UK high street banking has managed to rip off an awful lot of its customers by selling them crap. The key failure here was to sell individual customers products that weren't appropriate to them. That is the predictable outcome of making the final point of contact with the customer a fairly low-skilled salesman who is rewarded on commission. The salesman wants to sell. The majority want to believe they're selling their customers something useful. What ought to be rigorous and thoughtful assessments of appropriateness become formulaic box-ticking exercises (the butt of the "computer says No" joke). And the self-delusion goes back up the management tree. No one wants to believe that the source of the strong sales figures is actually the result of mis-selling. No one would set out to do this on purpose because, as has been demonstrated, you'll get caught and the consequences well be devastating. The root of the problem was incompetence; incompetently structuring your bank so mis-selling was the likely outcome, incompetence in not properly auditing customer sales.

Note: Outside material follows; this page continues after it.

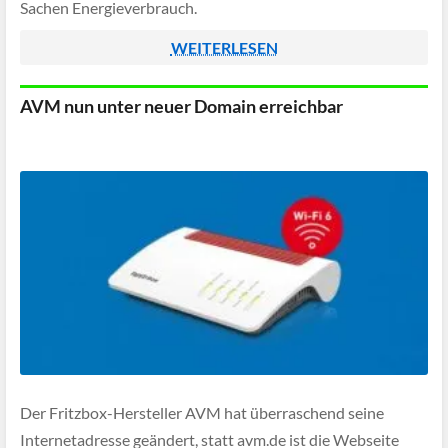
Sachen Energieverbrauch.
WEITERLESEN
AVM nun unter neuer Domain erreichbar
Der Fritzbox-Hersteller AVM hat überraschend seine
Internetadresse geändert, statt avm.de ist die Webseite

What does that tell us about systemic risk? Nothing. What does it tell us about mis-pricing credit risk? Nothing. What does it tell us about regulators not understanding risk measures like VaR? Nothing. Etc, etc, etc

I tend to think that a lot of the motivation to hugely oversimplify and attribute the failures to malice by shouting "it's all about greed" is because it is less scary than looking reality in the face and seeing the world for the uncontrolled, unpredictable place that it is. It's more comfortable to think that things happen for a reason, that someone somewhere did it deliberately, even if maliciously, rather than recognise that incompetence is rife and that the future is exceedingly hard to predict. Conspiracy theorists make the exact same mistake, and indeed much of the "explanation" on this thread is just conspiracy theory.

Misunderstanding and oversimplifying the root causes of the banking crisis cripples us from actually improving the banking system. You can't fix something unless you understand what is actually wrong with it.